Content analysis can be employed to all types of communication contents. Gender could provide both conceptual and categorical framework for the analysis of news stories, advertisements, films, TV series, music videos, and other media contents. Students should be taught about feminism as one of the significant critical approaches for textual analysis. By means of content analysis, the inclusion/exclusion of women in news stories and the portrayal of gender stereotypes in various media could be studied very effectively. Also, it could be instrumental to monitor whether the media give fair and equal space and time to women’s and men’s voices.

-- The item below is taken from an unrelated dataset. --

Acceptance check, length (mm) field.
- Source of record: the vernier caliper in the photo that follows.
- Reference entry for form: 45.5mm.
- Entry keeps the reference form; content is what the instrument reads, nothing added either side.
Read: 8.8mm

The research technique of survey may involve developing a questionnaire to gather information and views of journalists, audiences and others on gender issues. Likewise, a focus group can be put together to explore the perceptions and views of people on how women and men are represented in news stories on gender violence.
During the session, the students could be assigned for gender audit of the media. For instance, they could conduct a research whether media coverage on certain issue reflect a holistic and realistic view from gender perspective. Also, such audit could study how gender gaps exist within all media institutions despite size, ownership and media landscape which contribute to gender biases and stereotypes in the media.